Edit: After looking up the SRD rules, I agree with treating it as a buckler would be the simplest fix.
A more complex suggestion would be to allow it the stats of a heavy shield, but allow polearm class weapons to be used with it, with the -1 to attack.

Incidentally, either fix would allow pavise crossbowmen (http://en.wikipedia.org/wiki/Pavise) to be simulated as well.


Additionally, the positioning of the shield and the way it limits arm motion would render it useless for anything but a spear of this sort.

Agreed. A 6ft spear wasn't of much use when combined with a shield in this way, thus in this case, the longer the better. :smallwink:

However never underestimate the ability of a big shield to intimidate and bully the opponent - the shield was as much a component of the fighting style as the spear was.

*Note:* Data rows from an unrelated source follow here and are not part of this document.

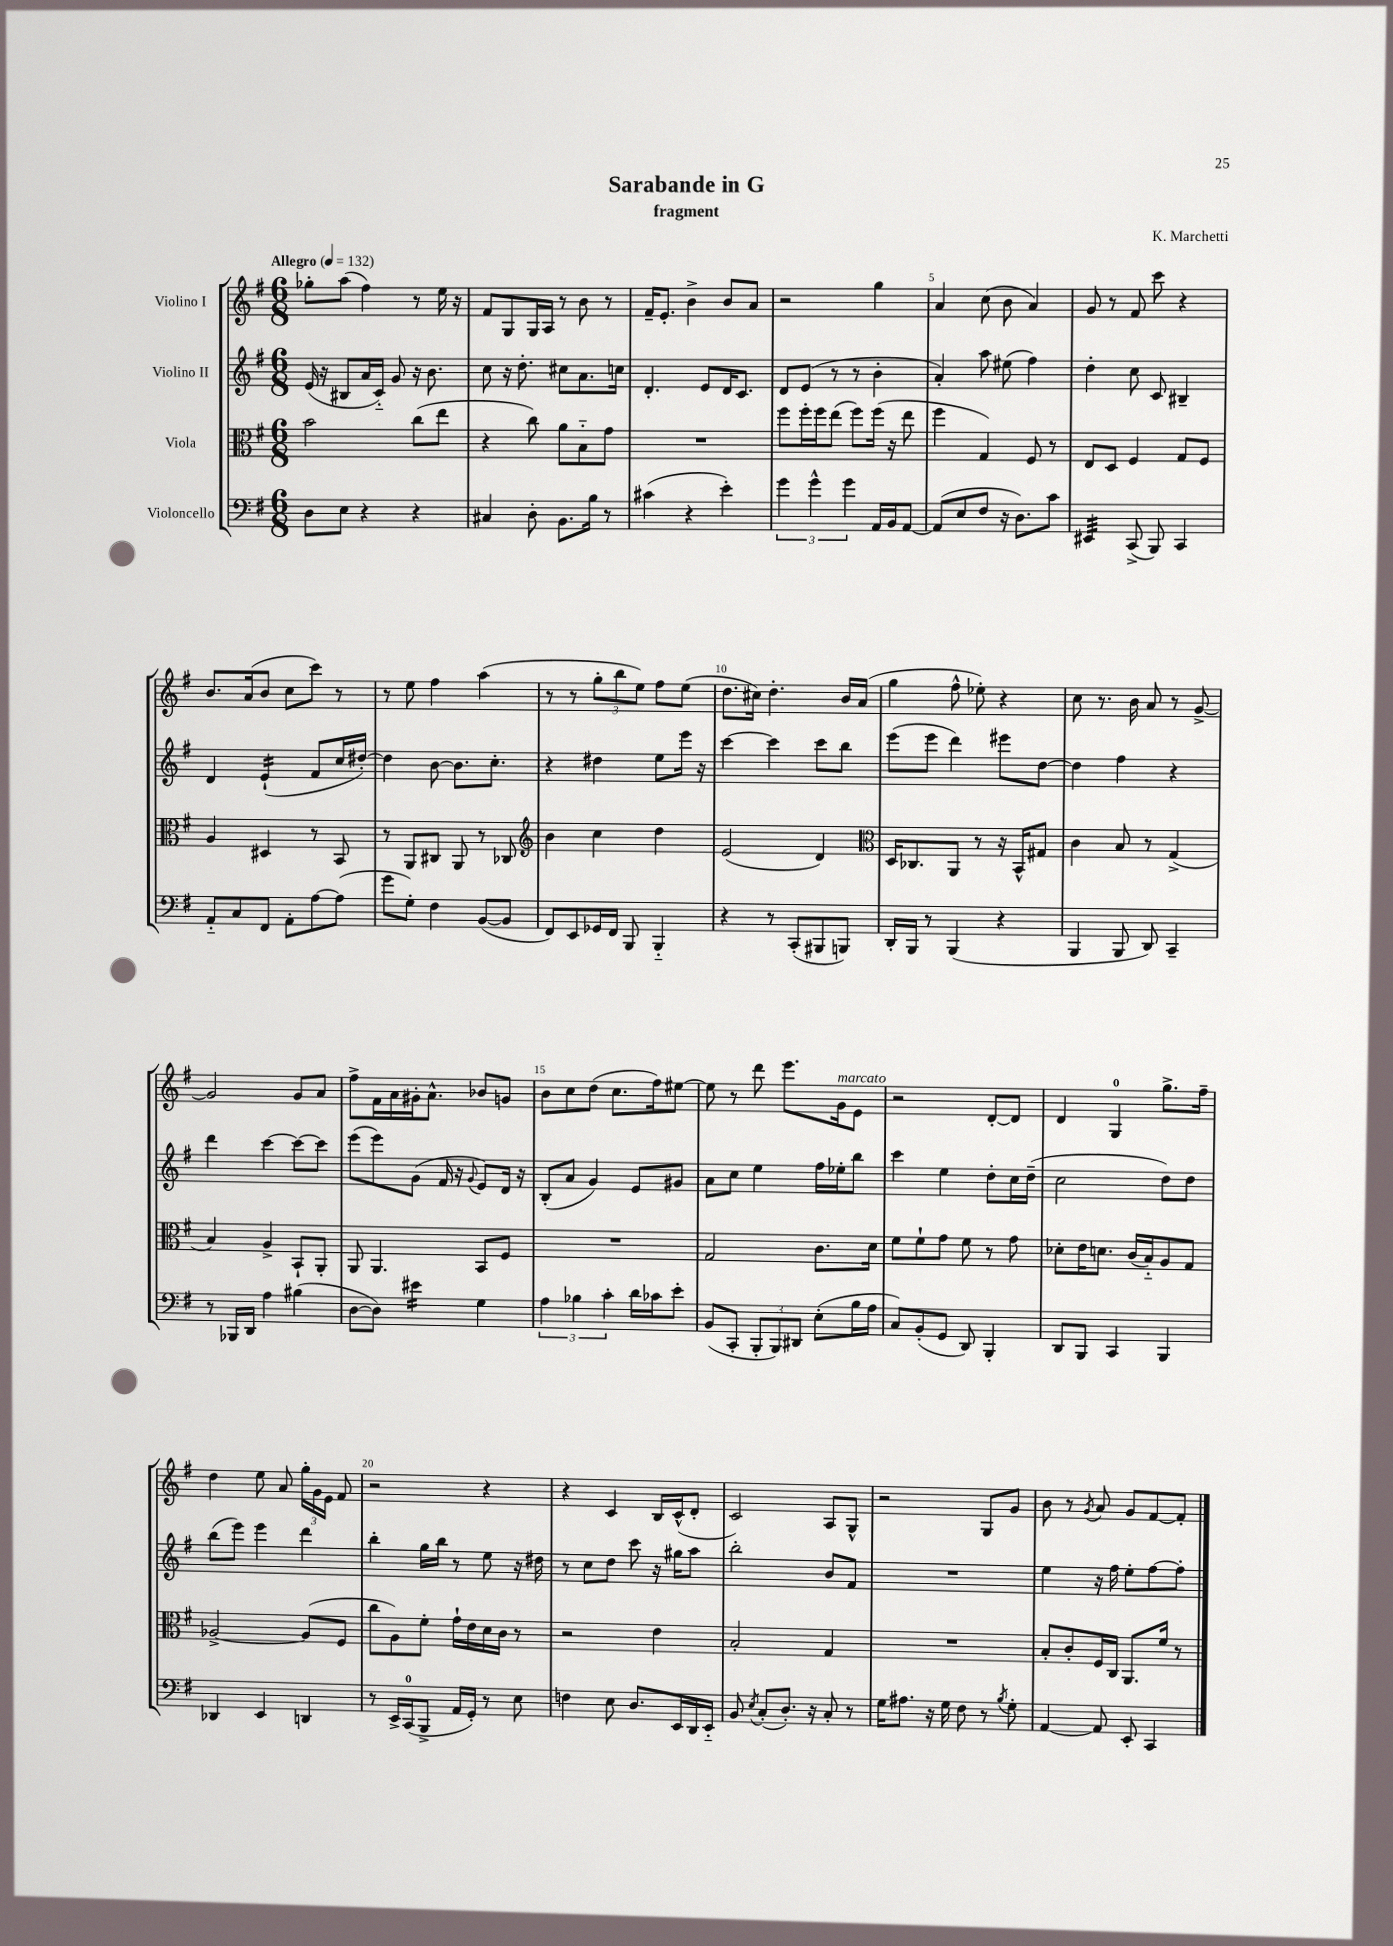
\header { title = "Sarabande in G" composer = "K. Marchetti" subtitle = "fragment" }
<<
\new StaffGroup <<
\new Staff = "s0" \with { instrumentName = "Violino I" } {
    \clef treble \key g \major \numericTimeSignature \time 6/8 \tempo "Allegro" 4 = 132
    \autoBeamOff ges''8[-. a''8]( fis''4) r8 e''16 r16 |
    fis'8[ g8 g16 a16] r8 b'8 r8 |
    fis'16[-- e'8.]-. b'4-> b'8[ a'8] |
    r2 g''4 |
    a'4 c''8( b'8 a'4) |
    g'8 r8 fis'8 c'''8 r4 |
    b'8.[ a'16( b'8] c''8[ c'''8]) r8 |
    r8 e''8 fis''4 a''4( |
    r8 r8 \tuplet 3/2 { g''8[-. b''8 e''8]) } fis''8[ e''8]( |
    d''8.[ cis''16]) d''4.-. b'16[ a'16]( |
    g''4 fis''8-^ ees''8-.) r4 |
    c''8 r8. b'16 a'8 r8 g'8~-> |
    g'2 g'8[ a'8] |
    fis''8[-> fis'16 a'16 gis'16-. a'8.]-^ bes'8[ g'8] |
    b'8[ c''8 d''8]( c''8.[ fis''16) eis''8]~ |
    eis''8 r8 d'''8 e'''8.[ g'16^\markup { \italic "marcato" } e'8] |
    r2 d'8[~-. d'8] |
    d'4 g4-0 g''8.[-> fis''16]-- |
    d''4 e''8 a'8 \tuplet 3/2 { g''16[-. g'16 e'16] } fis'8 |
    r2 r4 |
    r4 c'4 b16[ c'16-^( d'8]-. |
    c'2) a8[ g8]-^ |
    r2 g8[ g'8] |
    b'8 r8 \acciaccatura { g'8 } a'8 g'8[ fis'8~ fis'8]-. \bar "|." |
}
\new Staff = "s1" \with { instrumentName = "Violino II" } {
    \clef treble \key g \major \numericTimeSignature \time 6/8
    \autoBeamOff e'16( r16 bis8[ a'16 c'16]-_) g'8 r16 b'8. |
    c''8 r16 d''8.-. cis''8[ a'8. c''16] |
    d'4.-. e'8[ d'16 c'8.] |
    d'8[ e'8]( r8 r8 b'4-. |
    a'4-.) a''8 eis''8( fis''4) |
    d''4-. c''8 c'8 bis4-- |
    d'4 e'4:16-!( fis'8[ c''16 dis''16]~-.) |
    dis''4 b'8~ b'8.[ c''8.]-. |
    r4 dis''4 e''8[ e'''16] r16 |
    c'''4~ c'''4 c'''8[ b''8] |
    e'''8[( e'''8] d'''4) eis'''8[ d''8]~ |
    d''4 fis''4 r4 |
    d'''4 c'''4~ c'''8[~ c'''8] |
    e'''8[( e'''8) g'8]( fis'16 r16 \appoggiatura { g'8 } e'8[) d'16] r16 |
    b8[-.( a'8] g'4) e'8[ gis'8] |
    a'8[ c''8] e''4 fis''16[ ees''16-. b''8] |
    c'''4 e''4 d''8[-. c''16 d''16]--( |
    c''2 d''8[) d''8] |
    b''8[( e'''8]) e'''4 d'''4 |
    b''4-. g''16[ b''16] r8 e''8 r16 dis''16 |
    r8 c''8[ d''8] c'''8 r16 gis''16[ a''8] |
    b''2-. b'8[ fis'8] |
    R2. |
    e''4 r16 fis''16 e''8[-. fis''8~ fis''8]-. \bar "|." |
}
\new Staff = "s2" \with { instrumentName = "Viola" } {
    \clef alto \key g \major \numericTimeSignature \time 6/8
    \autoBeamOff b'2 c''8[( e''8] |
    r4 c''8) a'8[ b8-_ g'8] |
    R2. |
    fis''8[ fis''16-. fis''16 e''8]( fis''8[) fis''16]( r16 e''8 |
    fis''4 g4) fis8 r8 |
    e8[ d8] fis4 g8[ fis8] |
    a4 dis4 r8 b,8 |
    r8 a,8[ cis8] a,8 r8 ces8 |
    \clef treble b'4 c''4 d''4 |
    e'2( d'4) |
    \clef alto d16[ ces8. a,8] r8 r16 b,16[-^ gis8] |
    c'4 b8 r8 g4->( |
    b4) a4-> b,8[-! a,8]-. |
    a,8 a,4. b,8[ fis8] |
    R2. |
    g2 c'8.[ d'16] |
    fis'8[ fis'8-! g'8] fis'8 r8 g'8 |
    des'8[-. e'16 d'8.] c'16[( b16-_) a8 g8] |
    aes2~-> aes8[( fis8] |
    c''8[ a8) fis'8]-. g'16[-! e'16 d'16 c'16] r8 |
    r2 e'4 |
    b2-. g4 |
    R2. |
    b8[-. c'8-. fis16 c16] a,8.[ fis'16] r8 \bar "|." |
}
\new Staff = "s3" \with { instrumentName = "Violoncello" } {
    \clef bass \key g \major \numericTimeSignature \time 6/8
    \autoBeamOff d8[ e8] r4 r4 |
    cis4 d8-. b,8.[ b16] r8 |
    cis'4( r4 e'4-.) |
    \tuplet 3/2 { g'4 g'4-^ g'4 } a,16[ b,16 a,8]~ |
    a,8[( e8 fis8] r16 d8.[) c'8] |
    eis,4:32 c,8->( b,,8) c,4 |
    a,8[-_ c8 fis,8] a,8[-. a8~ a8]( |
    g'8[ g8]-.) fis4 b,8[~( b,8] |
    fis,8[) e,8 ges,16 fis,16] b,,8 b,,4-_ |
    r4 r8 c,8[-.( bis,,8 b,,8]) |
    d,16[-. b,,16] r8 b,,4( r4 |
    b,,4 b,,8 d,8) c,4-- |
    r8 bes,,16[ d,16] a4 bis4( |
    d8[~ d8]) eis'4:16 g4 |
    \tuplet 3/2 { a4 bes4 c'4-. } d'16[ ces'16 e'8]-. |
    b,8[( c,8]-. \tuplet 3/2 { b,,8[-. b,,8) dis,8] } e8[-.( b16 a16] |
    c8[) b,8-.( g,8] d,8) b,,4-. |
    d,8[ b,,8] c,4 b,,4 |
    des,4 e,4 d,4 |
    r8 e,16[-> c,16-0( b,,8]-> a,16[ g,16]-.) r8 e8 |
    f4 e8 d8.[ e,16 d,16 e,16]-_ |
    b,8 \acciaccatura { e8 } c8[-.( d8.]-.) r16 c8-. r8 |
    g16[ ais8.] r16 g16 fis8 r8 \acciaccatura { b8 } g8-. |
    a,4~ a,8 e,8-. c,4 \bar "|." |
}
>>
>>
\layout { \context { \Score \override BarNumber.break-visibility = ##(#f #t #t) barNumberVisibility = #(every-nth-bar-number-visible 5) } }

Fighting without a shield with a spear makes you fight as a skirmisher and has more elaborate/agile moves such as you would see with Eastern spear styles. Spear and shield in this case was very much back and forth fighting.

A one-handed spear and shield has a very different fighting style (it was classed as a different weapon catagory under our re-enactment rules and thus you had to take a separate test to see if you were safe with it), more similar to normal one handed weapon fighting.